Nationals rookie Tyler Moore hits two homers against Blue Jays

For the first time this season, a Washington National hit two homers in a game, and it wasn't by the rookie you were expecting.

While Bryce Harper hit his ninth double of the season, it was 25-year-old Tyler Moore who became the first National with a multi-homer game this season, taking Blue Jays starter Kyle Drabek deep in the fourth inning and then notching his second big-league homer in the sixth inning off Aaron Laffey. Add to that an RBI double, and the Nationals first baseman had his best performance in the big leagues, going 3 for 4 with five RBI in the Nationals' 6-2 victory over the Blue Jays.

So just who is Tyler Moore? A rookie out of Mississippi State, Moore is one of just two players to hit 30 or more homers in the minors in each of the last two seasons. He hit 31 last season for Double-A Harrisburg and that same number for high-Class A Potomac the year before.

Moore, who can also play left field, is in his second stint with the Nationals and got the start at first because Adam LaRoche was given the day off after fouling a ball off his foot. He had three hits in 19 at-bats as a reserve earlier in the year before being sent back down to Triple-A Syracuse. In six games after being sent down, he hit .391/.417/.870 with two homers and then he was called back up when catcher Carlos Maldonado went on the disabled list last week with a sore back.

Since his return, Moore has appeared in four games, with six hits in 12 at-bats -- two doubles, Wednesday's two homers, five runs scored and even two stolen bases.

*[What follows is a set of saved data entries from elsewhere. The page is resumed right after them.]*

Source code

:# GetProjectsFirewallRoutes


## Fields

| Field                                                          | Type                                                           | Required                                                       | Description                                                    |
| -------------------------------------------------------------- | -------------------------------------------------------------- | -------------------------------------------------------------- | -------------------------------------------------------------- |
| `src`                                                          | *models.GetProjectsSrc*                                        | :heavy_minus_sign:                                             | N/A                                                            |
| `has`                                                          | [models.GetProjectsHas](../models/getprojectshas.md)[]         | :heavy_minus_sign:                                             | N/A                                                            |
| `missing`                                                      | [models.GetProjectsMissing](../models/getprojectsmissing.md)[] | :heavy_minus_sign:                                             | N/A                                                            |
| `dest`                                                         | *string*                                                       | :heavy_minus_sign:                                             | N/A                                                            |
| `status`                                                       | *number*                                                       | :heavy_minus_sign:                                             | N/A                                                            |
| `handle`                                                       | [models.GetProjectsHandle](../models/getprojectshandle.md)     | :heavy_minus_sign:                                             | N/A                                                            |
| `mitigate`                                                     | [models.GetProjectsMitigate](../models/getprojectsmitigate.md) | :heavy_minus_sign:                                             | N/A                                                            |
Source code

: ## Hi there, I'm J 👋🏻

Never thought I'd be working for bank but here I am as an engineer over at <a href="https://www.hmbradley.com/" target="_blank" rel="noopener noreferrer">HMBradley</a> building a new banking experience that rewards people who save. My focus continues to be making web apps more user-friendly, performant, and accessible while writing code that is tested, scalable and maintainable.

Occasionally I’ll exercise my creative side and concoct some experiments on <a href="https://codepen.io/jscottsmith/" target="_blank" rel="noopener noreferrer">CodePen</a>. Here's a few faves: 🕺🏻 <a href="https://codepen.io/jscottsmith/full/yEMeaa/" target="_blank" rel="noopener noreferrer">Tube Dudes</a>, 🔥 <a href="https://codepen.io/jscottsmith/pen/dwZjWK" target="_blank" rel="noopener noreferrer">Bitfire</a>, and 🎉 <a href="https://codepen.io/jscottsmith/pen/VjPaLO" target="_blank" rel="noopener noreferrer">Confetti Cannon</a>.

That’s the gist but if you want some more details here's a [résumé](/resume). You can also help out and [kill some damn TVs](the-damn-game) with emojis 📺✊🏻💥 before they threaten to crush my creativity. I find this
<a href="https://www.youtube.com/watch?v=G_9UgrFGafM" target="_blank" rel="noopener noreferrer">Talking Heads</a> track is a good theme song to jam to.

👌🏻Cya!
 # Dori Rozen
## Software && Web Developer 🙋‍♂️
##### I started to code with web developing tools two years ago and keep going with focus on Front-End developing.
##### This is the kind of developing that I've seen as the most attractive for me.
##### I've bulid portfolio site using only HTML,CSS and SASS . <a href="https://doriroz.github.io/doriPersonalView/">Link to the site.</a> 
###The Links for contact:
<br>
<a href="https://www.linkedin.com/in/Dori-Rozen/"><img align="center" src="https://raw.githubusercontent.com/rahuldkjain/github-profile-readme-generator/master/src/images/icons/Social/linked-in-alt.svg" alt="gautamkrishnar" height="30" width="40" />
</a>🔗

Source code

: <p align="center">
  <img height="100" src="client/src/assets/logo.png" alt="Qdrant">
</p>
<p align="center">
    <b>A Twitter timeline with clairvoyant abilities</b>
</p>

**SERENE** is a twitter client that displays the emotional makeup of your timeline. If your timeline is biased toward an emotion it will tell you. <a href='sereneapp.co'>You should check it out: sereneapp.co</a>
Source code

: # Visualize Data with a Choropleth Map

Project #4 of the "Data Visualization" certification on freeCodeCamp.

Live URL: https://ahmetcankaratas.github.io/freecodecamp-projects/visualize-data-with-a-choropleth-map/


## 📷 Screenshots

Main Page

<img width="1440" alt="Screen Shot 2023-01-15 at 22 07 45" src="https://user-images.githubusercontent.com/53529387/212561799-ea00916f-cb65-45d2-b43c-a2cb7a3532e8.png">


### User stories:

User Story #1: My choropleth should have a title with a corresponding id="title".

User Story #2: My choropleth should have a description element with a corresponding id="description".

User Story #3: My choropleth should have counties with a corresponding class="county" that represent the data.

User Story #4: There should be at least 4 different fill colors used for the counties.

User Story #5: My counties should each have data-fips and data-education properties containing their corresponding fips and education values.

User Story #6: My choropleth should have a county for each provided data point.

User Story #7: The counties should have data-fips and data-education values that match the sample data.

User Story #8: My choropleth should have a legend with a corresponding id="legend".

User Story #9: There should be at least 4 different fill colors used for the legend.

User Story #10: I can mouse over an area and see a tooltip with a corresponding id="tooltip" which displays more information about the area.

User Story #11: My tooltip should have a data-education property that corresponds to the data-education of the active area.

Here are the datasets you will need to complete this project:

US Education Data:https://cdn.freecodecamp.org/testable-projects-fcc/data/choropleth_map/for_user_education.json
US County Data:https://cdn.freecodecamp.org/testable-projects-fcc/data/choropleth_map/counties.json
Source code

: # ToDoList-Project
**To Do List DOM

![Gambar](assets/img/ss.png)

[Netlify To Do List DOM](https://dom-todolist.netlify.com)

A right-handed batter, Moore has power to spare. He'll strike out a bit and doesn't walk much, but he can slug with the best of them. In the minors, he's a career .268/.320/.491 hitter.

The Nationals drafted him three times -- out of a Mississippi high school in the 41st round of the 2005 draft, in the 33rd round out of a Mississippi junior college in 2006 and then from Mississippi State in the 16th round in 2008. He's steadily moved up the minor leagues since. A natural first baseman, he's played more left because of the presence of Chris Marrero in the Nationals' system.

Moore's not likely to ever grab the headlines like Harper or Steve Lombardozzi, but days like Wednesday can happen and his power is certainly no joke, as the Blue Jays learned.